Q-ARVD: 自己回帰型ビデオ拡散モデルの量子化

要旨

自己回帰型ビデオ拡散モデル（ARVD）は、ストリーミング動画生成のための有望なアーキテクチャとして登場し、リアルタイムインタラクティブな動画生成や世界モデリングへの道を開いている。その潜在能力にもかかわらず、ARVDの推論コストの大きさは実用的な展開における主要な障壁であり、効率向上の自然な方向性としてモデル量子化が考えられる。しかし、ARVDに対する量子化はほとんど未開拓のままである。我々の実証分析によれば、標準的な拡散トランスフォーマー向けに開発された既存の量子化手法をARVDに直接適用すると、双方向拡散モデルで観察されるものとは異なる量子化挙動が明らかになり、準最適な性能しか得られない。本論文では、ARVDの量子化における2つの重要な課題を特定する：（C1）フレーム間での著しく不均衡な量子化感度。自己回帰生成中の誤差蓄積は、指数関数的な減衰パターンに従って、フレーム間で極端に偏った量子化感度を誘発する可能性がある。（C2）重みにおける顕著かつ不均一な外れ値パターン。重み分布は顕著な外れ値チャネルを示し、そのパターンはレイヤータイプやブロック深さによって大きく異なる。これらの問題に対処するため、我々は正確なARVD量子化のための新しいフレームワークであるQ-ARVDを提案する。（S1）著しく不均衡なフレーム単位の感度に対処するため、Q-ARVDは最終品質を考慮したフレーム重み付け機構を量子化目的関数に組み込む。（S2）不均一な外れ値による性能低下を防ぐため、Q-ARVDは外れ値対応適応的二重スケール量子化を導入する。これは任意のレイヤーにおける外れ値チャネルの有無と数を自動検出し、それらを分離して通常チャネルを保護する。広範な実験により、Q-ARVDの優位性が実証されている。

English

Autoregressive video diffusion models (ARVDs) have emerged as a promising architecture for streaming video generation, paving the way for real-time interactive video generation and world modeling. Despite their potential, the substantial inference cost of ARVDs remains a major obstacle to practical deployment, making model quantization a natural direction for improving efficiency.
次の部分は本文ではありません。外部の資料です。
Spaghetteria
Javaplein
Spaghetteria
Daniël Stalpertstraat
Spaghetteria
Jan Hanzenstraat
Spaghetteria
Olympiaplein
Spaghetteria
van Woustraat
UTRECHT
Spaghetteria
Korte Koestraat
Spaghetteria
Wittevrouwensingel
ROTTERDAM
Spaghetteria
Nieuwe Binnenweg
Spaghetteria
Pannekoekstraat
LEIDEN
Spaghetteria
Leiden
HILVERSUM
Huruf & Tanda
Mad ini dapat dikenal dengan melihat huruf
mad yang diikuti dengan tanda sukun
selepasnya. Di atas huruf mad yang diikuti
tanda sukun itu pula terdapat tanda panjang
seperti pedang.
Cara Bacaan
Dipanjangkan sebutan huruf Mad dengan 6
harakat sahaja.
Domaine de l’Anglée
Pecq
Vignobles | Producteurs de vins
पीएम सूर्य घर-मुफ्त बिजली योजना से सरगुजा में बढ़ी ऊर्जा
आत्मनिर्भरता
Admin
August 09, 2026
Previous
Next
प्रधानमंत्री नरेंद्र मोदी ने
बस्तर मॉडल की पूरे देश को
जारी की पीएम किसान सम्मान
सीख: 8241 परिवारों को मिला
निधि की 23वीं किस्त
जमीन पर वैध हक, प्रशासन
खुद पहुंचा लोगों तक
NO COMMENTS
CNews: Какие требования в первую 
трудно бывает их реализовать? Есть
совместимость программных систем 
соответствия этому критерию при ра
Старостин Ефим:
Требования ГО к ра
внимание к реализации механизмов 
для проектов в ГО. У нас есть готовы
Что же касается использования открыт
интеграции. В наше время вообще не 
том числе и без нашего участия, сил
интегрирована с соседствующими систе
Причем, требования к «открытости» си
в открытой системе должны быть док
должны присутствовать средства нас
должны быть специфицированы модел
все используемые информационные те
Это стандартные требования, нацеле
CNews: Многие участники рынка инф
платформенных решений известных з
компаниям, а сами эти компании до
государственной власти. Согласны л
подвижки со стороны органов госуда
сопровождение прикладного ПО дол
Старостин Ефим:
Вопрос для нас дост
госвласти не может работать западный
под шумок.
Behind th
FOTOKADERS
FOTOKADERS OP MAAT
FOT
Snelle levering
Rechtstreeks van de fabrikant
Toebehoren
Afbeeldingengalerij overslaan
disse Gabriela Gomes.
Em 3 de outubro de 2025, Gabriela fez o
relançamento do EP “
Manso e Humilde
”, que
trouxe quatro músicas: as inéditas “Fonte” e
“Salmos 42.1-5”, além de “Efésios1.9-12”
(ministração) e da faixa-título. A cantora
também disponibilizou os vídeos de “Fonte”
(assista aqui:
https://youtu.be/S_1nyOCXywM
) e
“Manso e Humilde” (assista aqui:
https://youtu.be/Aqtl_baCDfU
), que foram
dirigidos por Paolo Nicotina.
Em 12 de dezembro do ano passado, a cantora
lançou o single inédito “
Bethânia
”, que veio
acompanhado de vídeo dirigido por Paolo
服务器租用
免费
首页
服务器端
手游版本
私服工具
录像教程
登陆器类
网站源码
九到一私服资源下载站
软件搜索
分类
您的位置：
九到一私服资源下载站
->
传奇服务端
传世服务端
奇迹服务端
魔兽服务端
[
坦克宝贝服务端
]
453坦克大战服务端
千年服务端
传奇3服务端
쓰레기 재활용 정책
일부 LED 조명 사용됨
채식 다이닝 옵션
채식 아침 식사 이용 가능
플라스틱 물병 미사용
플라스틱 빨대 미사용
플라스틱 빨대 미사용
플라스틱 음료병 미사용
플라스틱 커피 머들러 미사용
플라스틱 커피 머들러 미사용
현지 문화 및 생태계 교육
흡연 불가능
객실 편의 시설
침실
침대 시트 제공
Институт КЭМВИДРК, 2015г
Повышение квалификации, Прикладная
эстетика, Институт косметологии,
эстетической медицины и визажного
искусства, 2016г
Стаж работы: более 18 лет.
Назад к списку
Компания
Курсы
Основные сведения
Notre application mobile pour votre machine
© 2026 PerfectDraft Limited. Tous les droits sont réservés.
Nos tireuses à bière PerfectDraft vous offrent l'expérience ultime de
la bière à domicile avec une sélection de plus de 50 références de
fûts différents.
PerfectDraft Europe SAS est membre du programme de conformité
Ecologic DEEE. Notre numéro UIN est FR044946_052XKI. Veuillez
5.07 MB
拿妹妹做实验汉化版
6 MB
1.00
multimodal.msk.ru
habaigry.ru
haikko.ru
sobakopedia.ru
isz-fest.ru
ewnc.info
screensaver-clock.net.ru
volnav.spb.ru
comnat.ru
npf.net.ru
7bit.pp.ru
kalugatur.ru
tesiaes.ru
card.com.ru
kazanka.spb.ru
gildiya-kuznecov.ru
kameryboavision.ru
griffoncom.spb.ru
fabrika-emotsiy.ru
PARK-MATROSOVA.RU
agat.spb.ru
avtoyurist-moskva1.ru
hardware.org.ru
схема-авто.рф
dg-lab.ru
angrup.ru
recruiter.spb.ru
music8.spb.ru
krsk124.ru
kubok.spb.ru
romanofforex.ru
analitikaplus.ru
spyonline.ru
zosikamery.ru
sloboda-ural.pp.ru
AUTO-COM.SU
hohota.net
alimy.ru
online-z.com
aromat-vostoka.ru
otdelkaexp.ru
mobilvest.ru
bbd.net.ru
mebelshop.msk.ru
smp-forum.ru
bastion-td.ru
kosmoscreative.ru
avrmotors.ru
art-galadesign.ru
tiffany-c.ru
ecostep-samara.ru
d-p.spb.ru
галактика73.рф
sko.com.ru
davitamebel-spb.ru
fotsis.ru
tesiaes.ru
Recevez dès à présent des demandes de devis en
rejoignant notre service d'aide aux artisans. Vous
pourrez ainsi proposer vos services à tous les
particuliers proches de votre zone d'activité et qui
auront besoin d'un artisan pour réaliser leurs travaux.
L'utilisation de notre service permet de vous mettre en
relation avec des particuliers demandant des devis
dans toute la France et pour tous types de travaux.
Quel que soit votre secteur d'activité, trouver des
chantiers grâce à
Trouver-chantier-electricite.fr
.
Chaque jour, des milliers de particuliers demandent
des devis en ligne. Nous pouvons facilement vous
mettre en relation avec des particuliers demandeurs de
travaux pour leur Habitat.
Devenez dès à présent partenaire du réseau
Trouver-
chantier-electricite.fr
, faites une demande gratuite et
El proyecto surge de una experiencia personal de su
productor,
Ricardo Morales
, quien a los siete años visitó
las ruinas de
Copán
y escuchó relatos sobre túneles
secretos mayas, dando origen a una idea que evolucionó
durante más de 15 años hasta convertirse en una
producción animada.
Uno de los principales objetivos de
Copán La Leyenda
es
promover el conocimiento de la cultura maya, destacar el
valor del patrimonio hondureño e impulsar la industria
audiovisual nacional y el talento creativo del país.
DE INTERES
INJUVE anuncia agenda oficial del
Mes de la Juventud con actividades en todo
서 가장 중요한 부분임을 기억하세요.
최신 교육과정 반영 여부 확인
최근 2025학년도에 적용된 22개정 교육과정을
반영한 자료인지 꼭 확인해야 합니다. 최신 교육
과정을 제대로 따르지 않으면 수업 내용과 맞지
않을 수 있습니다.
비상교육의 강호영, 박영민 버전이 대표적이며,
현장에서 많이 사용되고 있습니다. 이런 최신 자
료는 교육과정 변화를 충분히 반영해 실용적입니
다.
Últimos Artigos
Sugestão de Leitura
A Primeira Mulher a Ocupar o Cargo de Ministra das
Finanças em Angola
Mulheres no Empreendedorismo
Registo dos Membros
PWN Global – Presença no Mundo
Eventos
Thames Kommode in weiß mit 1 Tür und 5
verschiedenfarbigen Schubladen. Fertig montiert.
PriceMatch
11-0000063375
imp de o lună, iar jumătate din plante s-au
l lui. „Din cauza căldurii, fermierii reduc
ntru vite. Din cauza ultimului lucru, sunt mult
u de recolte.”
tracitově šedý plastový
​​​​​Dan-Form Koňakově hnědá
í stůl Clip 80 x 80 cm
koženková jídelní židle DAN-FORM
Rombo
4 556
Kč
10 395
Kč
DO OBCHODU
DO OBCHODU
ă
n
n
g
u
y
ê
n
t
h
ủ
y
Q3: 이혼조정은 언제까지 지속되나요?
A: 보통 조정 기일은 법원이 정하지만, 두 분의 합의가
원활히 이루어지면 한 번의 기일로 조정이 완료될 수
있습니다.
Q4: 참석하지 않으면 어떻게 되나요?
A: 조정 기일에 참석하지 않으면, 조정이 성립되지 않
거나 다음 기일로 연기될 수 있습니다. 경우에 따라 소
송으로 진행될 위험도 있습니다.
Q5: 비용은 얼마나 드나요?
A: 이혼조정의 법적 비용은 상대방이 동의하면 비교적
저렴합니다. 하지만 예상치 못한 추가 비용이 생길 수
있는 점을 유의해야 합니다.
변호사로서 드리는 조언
However, quantization for ARVDs remains largely unexplored. Our empirical analysis shows that directly applying existing quantization schemes developed for standard diffusion transformers to ARVDs leads to suboptimal performance, revealing quantization behaviors that differ from those observed in bidirectional diffusion models. In this paper, we identify two critical challenges in quantizing ARVDs: (C1) Highly unbalanced frame-wise quantization sensitivity. Error accumulation during autoregressive generation can induce severely skewed quantization sensitivity across frames, following an exponential-like decay pattern. (C2) Prominent and heterogeneous outlier patterns in weights. Weight distributions exhibit pronounced outlier channels, whose patterns vary substantially across layer types and block depths. To address these issues, we propose Q-ARVD, a novel framework for accurate ARVD quantization. (S1) To tackle the highly unbalanced frame-wise sensitivity, Q-ARVD incorporates a final-quality aware frame-weighting mechanism into the quantization objective. (S2) To prevent heterogeneous outliers from degrading performance, Q-ARVD introduces an outlier-aware adaptive dual-scale quantization, which automatically detects the presence and quantity of outlier channels for an arbitrary layer, and isolates them to protect normal channels. Extensive experiments demonstrate the superiority of Q-ARVD.